━━ Extracted records

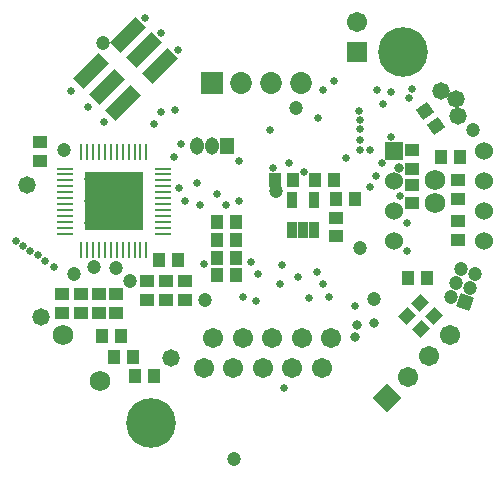
<source format=gbs>
G04*
G04 #@! TF.GenerationSoftware,Altium Limited,Altium Designer,20.0.7 (75)*
G04*
G04 Layer_Color=16711935*
%FSLAX44Y44*%
%MOMM*%
G71*
G01*
G75*
%ADD26R,1.1684X1.0668*%
%ADD27R,1.0668X1.1684*%
%ADD31R,1.2032X1.4732*%
%ADD32O,1.2032X1.4732*%
%ADD33C,1.7032*%
%ADD34R,1.7032X1.7032*%
%ADD35C,1.7272*%
%ADD36R,1.8532X1.8532*%
%ADD37C,1.8532*%
%ADD38P,1.7016X4X385.0*%
%ADD39C,1.2032*%
%ADD40R,1.5240X1.5240*%
%ADD41C,1.5240*%
%ADD42C,4.2032*%
%ADD43P,2.4087X4X90.0*%
%ADD44C,1.4732*%
%ADD45C,0.6532*%
%ADD46C,0.8032*%
%ADD99R,1.4732X0.2286*%
%ADD100R,0.2286X1.4732*%
%ADD101R,5.0038X5.0038*%
G04:AMPARAMS|DCode=103|XSize=3.0032mm|YSize=1.2032mm|CornerRadius=0mm|HoleSize=0mm|Usage=FLASHONLY|Rotation=45.000|XOffset=0mm|YOffset=0mm|HoleType=Round|Shape=Rectangle|*
%AMROTATEDRECTD103*
4,1,4,-0.6364,-1.4872,-1.4872,-0.6364,0.6364,1.4872,1.4872,0.6364,-0.6364,-1.4872,0.0*
%
%ADD103ROTATEDRECTD103*%

G04:AMPARAMS|DCode=104|XSize=1.0668mm|YSize=1.1684mm|CornerRadius=0mm|HoleSize=0mm|Usage=FLASHONLY|Rotation=135.000|XOffset=0mm|YOffset=0mm|HoleType=Round|Shape=Rectangle|*
%AMROTATEDRECTD104*
4,1,4,0.7903,0.0359,-0.0359,-0.7903,-0.7903,-0.0359,0.0359,0.7903,0.7903,0.0359,0.0*
%
%ADD104ROTATEDRECTD104*%

G04:AMPARAMS|DCode=105|XSize=1.0668mm|YSize=1.1684mm|CornerRadius=0mm|HoleSize=0mm|Usage=FLASHONLY|Rotation=125.000|XOffset=0mm|YOffset=0mm|HoleType=Round|Shape=Rectangle|*
%AMROTATEDRECTD105*
4,1,4,0.7845,-0.1018,-0.1726,-0.7720,-0.7845,0.1018,0.1726,0.7720,0.7845,-0.1018,0.0*
%
%ADD105ROTATEDRECTD105*%

%ADD106R,0.8532X1.4532*%
D26*
X130000Y46999D02*
D03*
Y63001D02*
D03*
Y17999D02*
D03*
Y34001D02*
D03*
X-185000Y70001D02*
D03*
Y53999D02*
D03*
X-135000Y-58999D02*
D03*
Y-75001D02*
D03*
X66000Y-10001D02*
D03*
Y6001D02*
D03*
X169000Y3001D02*
D03*
Y-13001D02*
D03*
X169000Y21999D02*
D03*
Y38001D02*
D03*
X-78000Y-47999D02*
D03*
Y-64001D02*
D03*
X-166000Y-58999D02*
D03*
Y-75001D02*
D03*
X-150000Y-58999D02*
D03*
Y-75001D02*
D03*
X-120000Y-58999D02*
D03*
Y-75001D02*
D03*
X-94000Y-64001D02*
D03*
Y-47999D02*
D03*
X-62000Y-47999D02*
D03*
Y-64001D02*
D03*
D27*
X126999Y-45000D02*
D03*
X143001Y-45000D02*
D03*
X-35000Y2000D02*
D03*
X-18998D02*
D03*
X-115999Y-94000D02*
D03*
X-132001D02*
D03*
X-105999Y-112000D02*
D03*
X-122001D02*
D03*
X-87999Y-128000D02*
D03*
X-104001D02*
D03*
X-35000Y-13000D02*
D03*
X-18998D02*
D03*
X-18999Y-43000D02*
D03*
X-35001D02*
D03*
X-67999Y-30000D02*
D03*
X-84001D02*
D03*
X-18998Y-28000D02*
D03*
X-35000D02*
D03*
X171001Y57000D02*
D03*
X154999D02*
D03*
X64000Y38000D02*
D03*
X47998D02*
D03*
X65999Y22000D02*
D03*
X82001D02*
D03*
X30001Y38000D02*
D03*
X13999D02*
D03*
D31*
X-26600Y66300D02*
D03*
D32*
X-39300D02*
D03*
X-52000D02*
D03*
D33*
X84000Y172000D02*
D03*
X54000Y-121000D02*
D03*
X29000D02*
D03*
X4000D02*
D03*
X-21000D02*
D03*
X-46000D02*
D03*
X162882Y-93118D02*
D03*
X144921Y-111079D02*
D03*
X126960Y-129039D02*
D03*
X62000Y-96000D02*
D03*
X37000D02*
D03*
X12000D02*
D03*
X-13000D02*
D03*
X-38000D02*
D03*
D34*
X84000Y146600D02*
D03*
D35*
X150000Y38000D02*
D03*
Y18000D02*
D03*
X-165462Y-93300D02*
D03*
X-133996Y-132157D02*
D03*
D36*
X-39000Y120000D02*
D03*
D37*
X-14000D02*
D03*
X11000D02*
D03*
X36000D02*
D03*
D38*
X175313Y-65868D02*
D03*
D39*
X163379Y-61525D02*
D03*
X179656Y-53934D02*
D03*
X184000Y-42000D02*
D03*
X172066Y-37656D02*
D03*
X167722Y-49591D02*
D03*
X182000Y80000D02*
D03*
X-103000Y39000D02*
D03*
X-120000D02*
D03*
X-141000D02*
D03*
Y20000D02*
D03*
X-103000D02*
D03*
X-120000D02*
D03*
Y1000D02*
D03*
X-103000D02*
D03*
X-141000D02*
D03*
X-119850Y-37000D02*
D03*
X-108000Y-48000D02*
D03*
X98148Y-63099D02*
D03*
X-156000Y-42000D02*
D03*
X-139000Y-36000D02*
D03*
X-45000Y-64000D02*
D03*
X-20000Y-198000D02*
D03*
X32000Y99000D02*
D03*
X-131000Y154000D02*
D03*
X86000Y-20000D02*
D03*
X-164000Y63000D02*
D03*
X15500Y28164D02*
D03*
D40*
X114800Y62200D02*
D03*
D41*
Y36800D02*
D03*
Y11400D02*
D03*
Y-14000D02*
D03*
X191000D02*
D03*
Y11400D02*
D03*
Y36800D02*
D03*
Y62200D02*
D03*
D42*
X-91000Y-168000D02*
D03*
X123000Y146000D02*
D03*
D43*
X109000Y-147000D02*
D03*
D44*
X155000Y113000D02*
D03*
X168018Y106612D02*
D03*
X169569Y92193D02*
D03*
X-74000Y-113000D02*
D03*
X-184000Y-78000D02*
D03*
X-196000Y34000D02*
D03*
D45*
X112725Y74000D02*
D03*
X126000Y1000D02*
D03*
X130000Y115000D02*
D03*
X128000Y107000D02*
D03*
X113000Y112000D02*
D03*
X100712Y114000D02*
D03*
X120000Y24000D02*
D03*
X126000Y-22000D02*
D03*
X55000Y114000D02*
D03*
X-52000Y35000D02*
D03*
X10000Y80000D02*
D03*
X-46000Y-33000D02*
D03*
X-88022Y85478D02*
D03*
X22000Y-138000D02*
D03*
X85575Y96000D02*
D03*
X106000Y102000D02*
D03*
X86000Y89000D02*
D03*
X43000Y-62000D02*
D03*
X82000Y-69000D02*
D03*
X55000Y-50000D02*
D03*
X50000Y-40000D02*
D03*
X26000Y52000D02*
D03*
X39000Y45000D02*
D03*
X74683Y56683D02*
D03*
X-16000Y54000D02*
D03*
X13000Y48000D02*
D03*
X-35000Y26000D02*
D03*
X95000Y32000D02*
D03*
X100250Y41250D02*
D03*
X105000Y52000D02*
D03*
X-13000Y-61000D02*
D03*
X-6000Y-32000D02*
D03*
X0Y-42000D02*
D03*
X-2000Y-65000D02*
D03*
X-16000Y20000D02*
D03*
X-27000Y17000D02*
D03*
X-67000Y31000D02*
D03*
X-49000Y17000D02*
D03*
X-65000Y68000D02*
D03*
X-71000Y57000D02*
D03*
X-70000Y97000D02*
D03*
X-62000Y20000D02*
D03*
X60000Y-61000D02*
D03*
X95000Y63000D02*
D03*
X51000Y90000D02*
D03*
X86000Y81000D02*
D03*
Y72000D02*
D03*
Y63000D02*
D03*
X19000Y-50336D02*
D03*
X34000Y-44000D02*
D03*
X20000Y-34000D02*
D03*
X-130130Y87000D02*
D03*
X-144000Y100000D02*
D03*
X-158000Y112870D02*
D03*
X-96000Y175000D02*
D03*
X-82000Y162000D02*
D03*
X-68000Y148000D02*
D03*
X-173000Y-36000D02*
D03*
X-180000Y-31000D02*
D03*
X-186000Y-26000D02*
D03*
X-193000Y-22000D02*
D03*
X-199000Y-18000D02*
D03*
X-205000Y-14000D02*
D03*
X-82000Y95000D02*
D03*
X64000Y122000D02*
D03*
D46*
X119000Y48000D02*
D03*
X98000Y-83000D02*
D03*
X84000Y-85000D02*
D03*
X82000Y-95000D02*
D03*
D99*
X-163148Y-7500D02*
D03*
Y-2500D02*
D03*
Y2500D02*
D03*
Y7500D02*
D03*
Y12500D02*
D03*
Y17500D02*
D03*
Y22500D02*
D03*
Y27500D02*
D03*
Y32500D02*
D03*
Y37500D02*
D03*
Y42500D02*
D03*
Y47500D02*
D03*
X-80852D02*
D03*
Y42500D02*
D03*
Y37500D02*
D03*
Y32500D02*
D03*
Y27500D02*
D03*
Y22500D02*
D03*
Y17500D02*
D03*
Y12500D02*
D03*
Y7500D02*
D03*
Y2500D02*
D03*
Y-2500D02*
D03*
Y-7500D02*
D03*
D100*
X-149500Y61148D02*
D03*
X-144500D02*
D03*
X-139500D02*
D03*
X-134500D02*
D03*
X-129500D02*
D03*
X-124500D02*
D03*
X-119500D02*
D03*
X-114500D02*
D03*
X-109500D02*
D03*
X-104500D02*
D03*
X-99500D02*
D03*
X-94500D02*
D03*
Y-21148D02*
D03*
X-99500D02*
D03*
X-104500D02*
D03*
X-109500D02*
D03*
X-114500D02*
D03*
X-119500D02*
D03*
X-124500D02*
D03*
X-129500D02*
D03*
X-134500D02*
D03*
X-139500D02*
D03*
X-144500D02*
D03*
X-149500D02*
D03*
D101*
X-122000Y20000D02*
D03*
D103*
X-109879Y160991D02*
D03*
X-140991Y129879D02*
D03*
X-96444Y147556D02*
D03*
X-127556Y116444D02*
D03*
X-83009Y134121D02*
D03*
X-114121Y103009D02*
D03*
D104*
X137658Y-88658D02*
D03*
X126343Y-77342D02*
D03*
X137343Y-66342D02*
D03*
X148657Y-77658D02*
D03*
D105*
X141411Y96554D02*
D03*
X150589Y83446D02*
D03*
D106*
X47400Y-4500D02*
D03*
X38000D02*
D03*
X28600D02*
D03*
Y20500D02*
D03*
X47400D02*
D03*
M02*

</source>
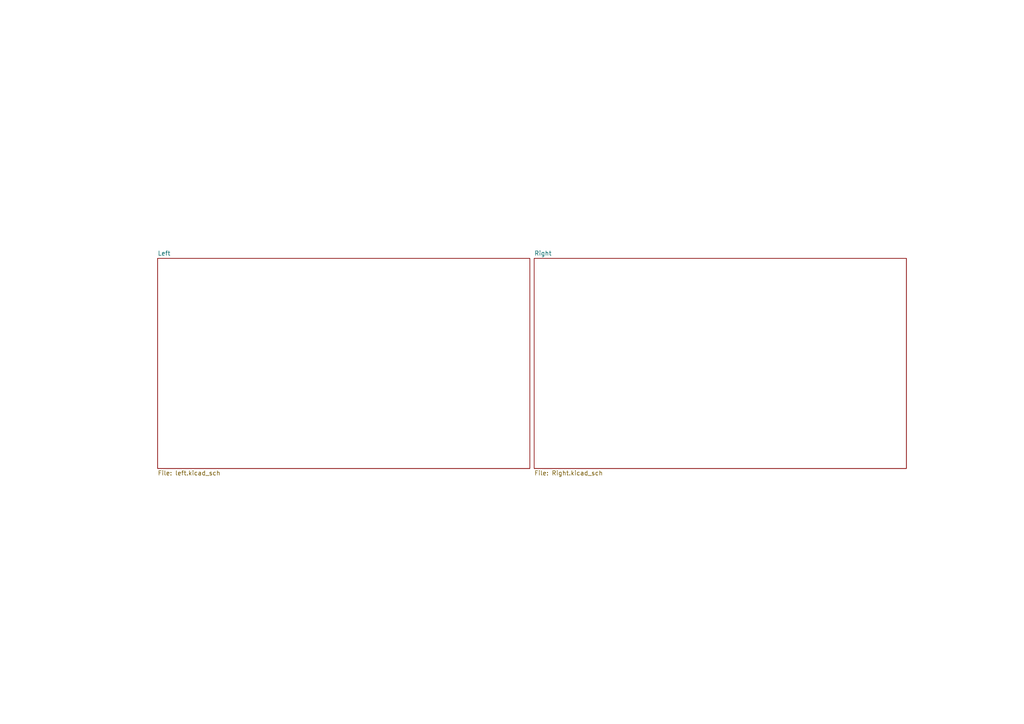
<source format=kicad_sch>
(kicad_sch
	(version 20250114)
	(generator "eeschema")
	(generator_version "9.0")
	(uuid "ed4f3dce-103b-4779-aa49-7a856438c8ae")
	(paper "A4")
	(lib_symbols)
	(sheet
		(at 45.72 74.93)
		(size 107.95 60.96)
		(exclude_from_sim no)
		(in_bom yes)
		(on_board yes)
		(dnp no)
		(fields_autoplaced yes)
		(stroke
			(width 0.1524)
			(type solid)
		)
		(fill
			(color 0 0 0 0.0000)
		)
		(uuid "04049a40-093e-42bc-af40-86e94d8158d2")
		(property "Sheetname" "Left"
			(at 45.72 74.2184 0)
			(effects
				(font
					(size 1.27 1.27)
				)
				(justify left bottom)
			)
		)
		(property "Sheetfile" "left.kicad_sch"
			(at 45.72 136.4746 0)
			(effects
				(font
					(size 1.27 1.27)
				)
				(justify left top)
			)
		)
		(instances
			(project "turfing"
				(path "/ed4f3dce-103b-4779-aa49-7a856438c8ae"
					(page "2")
				)
			)
		)
	)
	(sheet
		(at 154.94 74.93)
		(size 107.95 60.96)
		(exclude_from_sim no)
		(in_bom yes)
		(on_board yes)
		(dnp no)
		(fields_autoplaced yes)
		(stroke
			(width 0.1524)
			(type solid)
		)
		(fill
			(color 0 0 0 0.0000)
		)
		(uuid "0686bf9d-4635-401b-b30f-ccac5ba3cb06")
		(property "Sheetname" "Right"
			(at 154.94 74.2184 0)
			(effects
				(font
					(size 1.27 1.27)
				)
				(justify left bottom)
			)
		)
		(property "Sheetfile" "Right.kicad_sch"
			(at 154.94 136.4746 0)
			(effects
				(font
					(size 1.27 1.27)
				)
				(justify left top)
			)
		)
		(instances
			(project "turfing"
				(path "/ed4f3dce-103b-4779-aa49-7a856438c8ae"
					(page "3")
				)
			)
		)
	)
	(sheet_instances
		(path "/"
			(page "1")
		)
	)
	(embedded_fonts no)
)

</source>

━━━━

From the records above, pull every line that has the string "property" and copy it.

Task answer:
		(property "Sheetname" "Left"
		(property "Sheetfile" "left.kicad_sch"
		(property "Sheetname" "Right"
		(property "Sheetfile" "Right.kicad_sch"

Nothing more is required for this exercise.